We have three supported flight modes, Manual (no stabilization), Stabilize, and Depth Hold. We have made progress in implementing more advanced position-enabled modes; we’ve even executed short missions in auto mode. We have also managed to create a working rudimentary model in SITL.
GPS receivers will not work underwater, so we have added an AP_GPS_MAVLINK class in order to support marine industry localization sensors. This class inherits AP_GPS_NMEA, and works by receiving raw NMEA sentence data from the telemetry connection in the form of the GPS_INJECT_DATA message. This was implemented before the AP_GPS_MAV type was added, and there is some overlap in terms of functionality. The advantage of AP_GPS_MAVLINK over AP_GPS_MAV is that the serial data (in the form of NMEA sentences) from a GPS system connected to a topside or companion computer can be sent directly over the MAVLink connection to the vehicle and parsed by the autopilot, with no need to parse the data at the origin before finally formatting the output as a GPS_INPUT MAVLink message. AP_GPS_MAVLINK also eliminates the requirement of reserving a UART for GPS input.
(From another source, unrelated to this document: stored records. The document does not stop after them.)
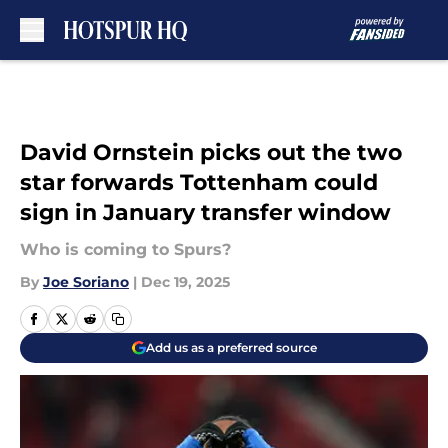
Skip to main content
David Ornstein picks out the two
star forwards Tottenham could
sign in January transfer window
Who is coming to Spurs?
By
Joe Soriano
|
Dec 19, 2025
Add us as a preferred source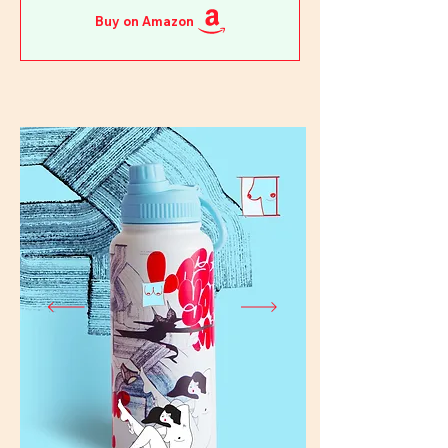
Buy on Amazon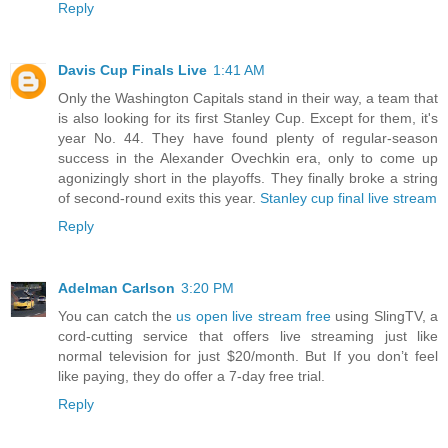
Reply
Davis Cup Finals Live
1:41 AM
Only the Washington Capitals stand in their way, a team that
is also looking for its first Stanley Cup. Except for them, it's
year No. 44. They have found plenty of regular-season
success in the Alexander Ovechkin era, only to come up
agonizingly short in the playoffs. They finally broke a string
of second-round exits this year.
Stanley cup final live stream
Reply
Adelman Carlson
3:20 PM
You can catch the
us open live stream free
using SlingTV, a
cord-cutting service that offers live streaming just like
normal television for just $20/month. But If you don’t feel
like paying, they do offer a 7-day free trial.
Reply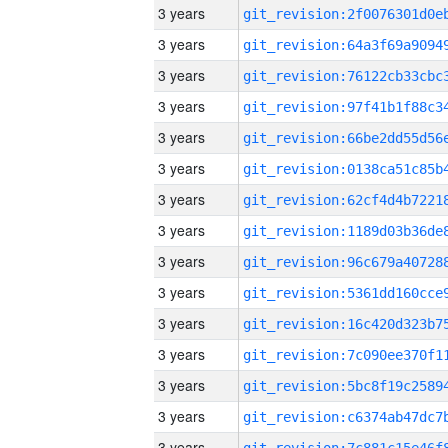
3 years
3 years
3 years
3 years
3 years
3 years
3 years
3 years
3 years
3 years
3 years
3 years
3 years
3 years
3 years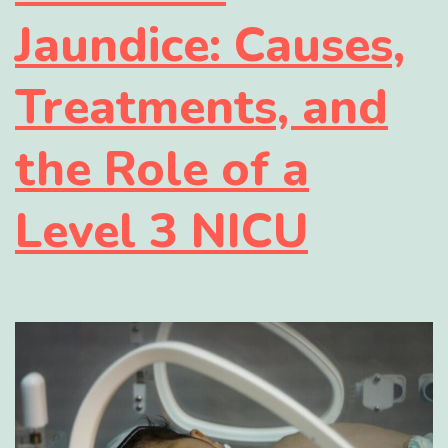
Jaundice: Causes,
Treatments, and
the Role of a
Level 3 NICU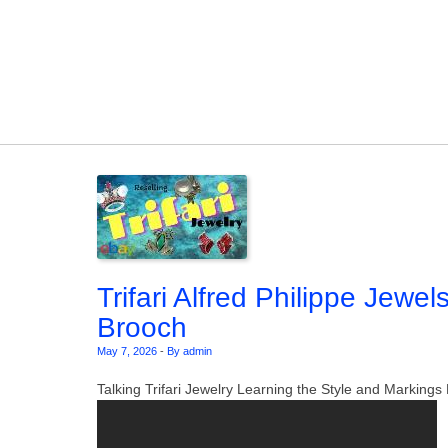
Skip to content
Trifari Alfred Philippe Jewel
Brooch
May 7, 2026
-
By admin
Talking Trifari Jewelry Learning the Style and Markin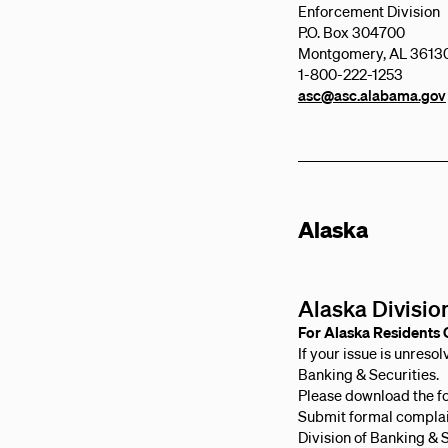
Enforcement Division
P.O. Box 304700
Montgomery, AL 3613
1-800-222-1253
asc@asc.alabama.gov
Alaska
Alaska Divisio
For Alaska Residents 
If your issue is unreso
Banking & Securities.
Please download the f
Submit formal complai
Division of Banking & 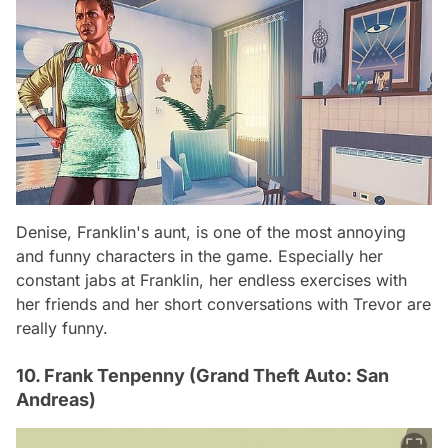
Denise, Franklin's aunt, is one of the most annoying
and funny characters in the game. Especially her
constant jabs at Franklin, her endless exercises with
her friends and her short conversations with Trevor are
really funny.
10. Frank Tenpenny (Grand Theft Auto: San
Andreas)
There are a few other minor additions to note:
- The AP_JSButton library was added to handle joystick button mapping to various vehicle functions. – It is supported by QGC as well.
- PosControl and Fence: added a minimum z limit in order to limit maximum depth
- Added a leak detector library
- Added a temperature sensor library
ArduSub is used in conjunction with a hard-wired telemetry connection over a tether. This connection is implemented via a RS422 interface directly to the autopilot, or via UDP with MAVProxy running on a companion computer. Pilot input is expected to come over MAVLink via MANUAL_CONTROL messages, and RC input is not supported because RC signals will not penetrate water. Support for ArduSub has been integrated into QGroundControl, and we continue to contribute to QGroundControl in order to improve support for ArduSub as well as other features common to all vehicles.
We have tested ArduSub primarily on the Pixhawk 1, but we have some users on other autopilots including the Navio2 and BBBmini.
Where We’re Headed
ArduSub is being actively developed with a full time developer and several contributors around the world. We plan to continue adding new features and improvements and it’s very important to us to stick with ArduPilot’s original goal of being open source and highly capable. We think that ArduSub is already more capable and extensible than most other ROV control systems.